Evolution of somatosensory evoked potentials after cardiac arrest induced hypoxic-ischemic injury

Aim: We tested the hypothesis that early recovery of cortical SEP would be associated with milder hypoxic-ischemic injury and better outcome after resuscitation from CA. Methods: Sixteen adult male Wistar rats were subjected to asphyxial cardiac arrest. Half underwent 7. min of asphyxia (Group CA7) and half underwent 9. min (Group CA9). Continuous SEPs from median nerve stimulation were recorded from these rats for 4. h immediately following CA, and at 24, 48, and 72. h. Clinical recovery was evaluated using the Neurologic Deficit Scale. Results: All rats in group CA7 survived to 72. h, while only 50% of rats in group CA9 survived to that time. Mean NDS values in the CA7 group at 24, 48, and 72. h after CA were significantly higher than those of CA9. The N10 (first negative potential at 10. ms) amplitude was significantly lower within 1. h after CA in rats that suffered longer CA durations. SEPs were also analyzed by separating the rats into good (NDS ≥ 50) vs. bad (NDS <50) outcomes at 72. h, again showing significant difference in N10 and peak-to-peak amplitudes between the two groups.
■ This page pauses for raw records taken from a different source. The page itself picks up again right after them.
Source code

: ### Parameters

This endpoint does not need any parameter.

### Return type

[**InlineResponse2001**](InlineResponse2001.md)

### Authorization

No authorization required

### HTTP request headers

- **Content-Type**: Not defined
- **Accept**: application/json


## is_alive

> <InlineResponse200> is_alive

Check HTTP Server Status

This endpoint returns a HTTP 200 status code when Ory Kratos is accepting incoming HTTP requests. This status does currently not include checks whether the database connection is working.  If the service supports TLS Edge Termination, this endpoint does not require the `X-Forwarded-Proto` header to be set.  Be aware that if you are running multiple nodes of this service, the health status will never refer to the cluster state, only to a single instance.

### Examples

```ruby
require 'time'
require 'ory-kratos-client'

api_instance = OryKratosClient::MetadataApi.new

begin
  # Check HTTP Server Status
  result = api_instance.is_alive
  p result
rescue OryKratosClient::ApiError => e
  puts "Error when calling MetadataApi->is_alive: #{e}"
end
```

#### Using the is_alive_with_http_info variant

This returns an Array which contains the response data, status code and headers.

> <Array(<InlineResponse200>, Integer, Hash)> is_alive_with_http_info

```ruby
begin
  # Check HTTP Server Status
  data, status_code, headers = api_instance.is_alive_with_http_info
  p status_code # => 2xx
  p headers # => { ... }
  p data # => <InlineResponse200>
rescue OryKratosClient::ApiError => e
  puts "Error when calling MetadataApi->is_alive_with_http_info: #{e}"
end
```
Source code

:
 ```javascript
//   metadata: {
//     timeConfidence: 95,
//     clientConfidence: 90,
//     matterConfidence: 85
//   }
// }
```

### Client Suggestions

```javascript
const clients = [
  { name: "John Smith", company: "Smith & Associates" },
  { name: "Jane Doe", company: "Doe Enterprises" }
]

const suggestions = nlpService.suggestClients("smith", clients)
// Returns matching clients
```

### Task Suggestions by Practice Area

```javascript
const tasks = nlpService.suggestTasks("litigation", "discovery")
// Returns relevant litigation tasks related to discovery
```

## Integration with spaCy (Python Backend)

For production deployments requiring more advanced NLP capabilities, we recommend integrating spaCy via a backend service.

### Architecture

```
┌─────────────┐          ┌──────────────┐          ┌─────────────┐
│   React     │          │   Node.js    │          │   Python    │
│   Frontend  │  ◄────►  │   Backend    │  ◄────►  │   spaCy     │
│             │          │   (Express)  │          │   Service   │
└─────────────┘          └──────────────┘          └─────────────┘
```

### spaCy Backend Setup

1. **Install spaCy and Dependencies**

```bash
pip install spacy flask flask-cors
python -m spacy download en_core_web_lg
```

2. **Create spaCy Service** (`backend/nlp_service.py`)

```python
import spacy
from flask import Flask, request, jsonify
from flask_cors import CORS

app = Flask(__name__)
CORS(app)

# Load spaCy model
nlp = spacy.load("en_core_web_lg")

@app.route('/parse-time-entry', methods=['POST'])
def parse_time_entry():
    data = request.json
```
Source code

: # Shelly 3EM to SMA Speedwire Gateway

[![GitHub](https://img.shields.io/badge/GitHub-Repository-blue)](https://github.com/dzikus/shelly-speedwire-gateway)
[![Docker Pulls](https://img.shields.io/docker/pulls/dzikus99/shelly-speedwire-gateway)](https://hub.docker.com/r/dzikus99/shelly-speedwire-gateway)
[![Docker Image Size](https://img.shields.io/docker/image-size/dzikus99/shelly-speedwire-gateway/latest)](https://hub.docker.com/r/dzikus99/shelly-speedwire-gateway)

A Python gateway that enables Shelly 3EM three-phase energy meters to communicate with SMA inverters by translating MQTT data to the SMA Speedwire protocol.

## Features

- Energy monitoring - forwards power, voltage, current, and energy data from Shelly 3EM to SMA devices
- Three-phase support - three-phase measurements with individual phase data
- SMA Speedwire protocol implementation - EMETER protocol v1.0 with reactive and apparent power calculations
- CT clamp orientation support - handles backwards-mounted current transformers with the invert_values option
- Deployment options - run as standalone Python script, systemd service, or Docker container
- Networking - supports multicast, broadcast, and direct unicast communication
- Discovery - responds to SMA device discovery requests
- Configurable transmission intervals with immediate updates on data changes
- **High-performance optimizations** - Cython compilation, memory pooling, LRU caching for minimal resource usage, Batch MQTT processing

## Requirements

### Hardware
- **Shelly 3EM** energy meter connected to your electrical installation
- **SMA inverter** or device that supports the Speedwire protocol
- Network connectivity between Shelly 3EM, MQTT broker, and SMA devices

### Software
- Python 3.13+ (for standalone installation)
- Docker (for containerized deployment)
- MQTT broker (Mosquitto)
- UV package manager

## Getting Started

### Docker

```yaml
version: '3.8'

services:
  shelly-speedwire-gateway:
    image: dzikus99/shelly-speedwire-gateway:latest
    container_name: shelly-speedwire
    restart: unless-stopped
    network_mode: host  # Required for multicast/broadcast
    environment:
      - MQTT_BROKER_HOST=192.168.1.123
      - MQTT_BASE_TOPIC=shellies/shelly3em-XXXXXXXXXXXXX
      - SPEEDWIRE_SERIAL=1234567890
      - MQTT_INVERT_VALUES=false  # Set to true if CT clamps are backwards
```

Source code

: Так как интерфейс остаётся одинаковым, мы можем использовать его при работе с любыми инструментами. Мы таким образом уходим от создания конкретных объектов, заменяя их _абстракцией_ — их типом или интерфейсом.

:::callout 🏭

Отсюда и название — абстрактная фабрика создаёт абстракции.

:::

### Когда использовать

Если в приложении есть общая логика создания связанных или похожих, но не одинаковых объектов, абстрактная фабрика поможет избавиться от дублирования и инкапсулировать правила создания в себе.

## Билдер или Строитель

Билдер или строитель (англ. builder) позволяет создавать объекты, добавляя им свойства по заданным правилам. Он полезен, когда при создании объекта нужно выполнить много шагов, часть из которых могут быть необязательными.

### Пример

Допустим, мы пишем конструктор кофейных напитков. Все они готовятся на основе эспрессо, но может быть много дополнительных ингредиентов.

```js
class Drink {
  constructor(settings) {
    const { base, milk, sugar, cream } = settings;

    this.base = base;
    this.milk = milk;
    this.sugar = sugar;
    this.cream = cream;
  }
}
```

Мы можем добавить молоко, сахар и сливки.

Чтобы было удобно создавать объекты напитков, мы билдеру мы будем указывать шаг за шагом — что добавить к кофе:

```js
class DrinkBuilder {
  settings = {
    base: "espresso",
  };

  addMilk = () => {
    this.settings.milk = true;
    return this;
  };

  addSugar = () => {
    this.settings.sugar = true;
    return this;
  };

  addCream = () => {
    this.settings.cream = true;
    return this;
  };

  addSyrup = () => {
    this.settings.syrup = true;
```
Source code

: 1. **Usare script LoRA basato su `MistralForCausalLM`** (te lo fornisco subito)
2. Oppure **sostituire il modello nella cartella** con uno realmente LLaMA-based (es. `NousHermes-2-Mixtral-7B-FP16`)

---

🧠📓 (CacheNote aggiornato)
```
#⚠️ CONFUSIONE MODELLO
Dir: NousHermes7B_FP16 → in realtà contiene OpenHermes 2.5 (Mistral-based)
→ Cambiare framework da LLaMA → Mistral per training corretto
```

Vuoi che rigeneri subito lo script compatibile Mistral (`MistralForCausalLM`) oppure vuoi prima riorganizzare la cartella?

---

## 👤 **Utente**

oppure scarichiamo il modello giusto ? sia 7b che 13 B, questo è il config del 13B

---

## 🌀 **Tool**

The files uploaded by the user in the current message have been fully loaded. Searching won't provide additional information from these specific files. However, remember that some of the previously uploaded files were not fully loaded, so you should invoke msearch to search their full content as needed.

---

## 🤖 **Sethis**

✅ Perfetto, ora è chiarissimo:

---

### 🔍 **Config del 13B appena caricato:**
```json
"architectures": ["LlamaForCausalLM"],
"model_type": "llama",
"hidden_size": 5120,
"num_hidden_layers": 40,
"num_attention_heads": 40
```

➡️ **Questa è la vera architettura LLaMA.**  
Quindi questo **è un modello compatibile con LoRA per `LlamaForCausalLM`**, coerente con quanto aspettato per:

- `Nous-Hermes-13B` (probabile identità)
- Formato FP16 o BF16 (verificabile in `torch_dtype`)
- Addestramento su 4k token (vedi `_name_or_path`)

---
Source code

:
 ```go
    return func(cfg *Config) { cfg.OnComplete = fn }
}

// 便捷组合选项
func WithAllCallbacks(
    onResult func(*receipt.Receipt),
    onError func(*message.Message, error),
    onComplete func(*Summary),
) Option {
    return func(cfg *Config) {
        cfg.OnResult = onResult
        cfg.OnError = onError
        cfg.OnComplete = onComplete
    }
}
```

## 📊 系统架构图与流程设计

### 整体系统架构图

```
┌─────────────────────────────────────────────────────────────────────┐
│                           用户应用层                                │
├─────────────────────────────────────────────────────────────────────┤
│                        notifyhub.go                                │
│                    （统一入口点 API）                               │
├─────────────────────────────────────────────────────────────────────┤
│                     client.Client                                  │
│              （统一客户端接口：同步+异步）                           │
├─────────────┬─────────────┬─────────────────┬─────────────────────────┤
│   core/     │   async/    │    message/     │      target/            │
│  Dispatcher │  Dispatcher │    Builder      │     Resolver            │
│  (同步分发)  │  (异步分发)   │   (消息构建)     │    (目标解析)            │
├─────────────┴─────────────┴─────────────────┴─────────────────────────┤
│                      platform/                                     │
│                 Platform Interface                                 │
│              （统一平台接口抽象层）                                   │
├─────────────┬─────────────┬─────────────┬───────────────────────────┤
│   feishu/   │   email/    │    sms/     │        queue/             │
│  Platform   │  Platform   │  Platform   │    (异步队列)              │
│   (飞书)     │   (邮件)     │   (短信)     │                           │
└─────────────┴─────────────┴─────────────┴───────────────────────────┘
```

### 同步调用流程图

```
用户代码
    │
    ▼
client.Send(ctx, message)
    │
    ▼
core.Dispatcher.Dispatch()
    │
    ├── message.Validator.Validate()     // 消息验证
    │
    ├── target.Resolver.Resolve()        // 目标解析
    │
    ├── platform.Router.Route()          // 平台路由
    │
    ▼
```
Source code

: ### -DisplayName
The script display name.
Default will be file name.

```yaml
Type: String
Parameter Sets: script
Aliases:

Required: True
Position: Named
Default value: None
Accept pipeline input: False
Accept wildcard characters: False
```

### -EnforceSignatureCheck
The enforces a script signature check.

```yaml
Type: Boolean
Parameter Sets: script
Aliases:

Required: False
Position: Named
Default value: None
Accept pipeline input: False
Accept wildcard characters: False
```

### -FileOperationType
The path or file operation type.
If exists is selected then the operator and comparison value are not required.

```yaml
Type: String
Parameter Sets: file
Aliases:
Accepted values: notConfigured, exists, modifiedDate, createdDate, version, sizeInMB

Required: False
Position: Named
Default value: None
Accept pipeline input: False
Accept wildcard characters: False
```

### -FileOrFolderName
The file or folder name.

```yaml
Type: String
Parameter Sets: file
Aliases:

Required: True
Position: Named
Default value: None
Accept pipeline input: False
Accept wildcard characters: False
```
In addition, a smaller N7 potential was consistently observed to recover earlier in all rats. Conclusions: The diminished recovery of N10 is associated with longer CA times in rats. Higher N10 and peak-to-peak amplitudes during early recovery are associated with better neurologic outcomes. N7, which may represent thalamic activity, recovers much earlier than cortical responses (N10), suggesting failure of thalamocortical conduction during early recovery.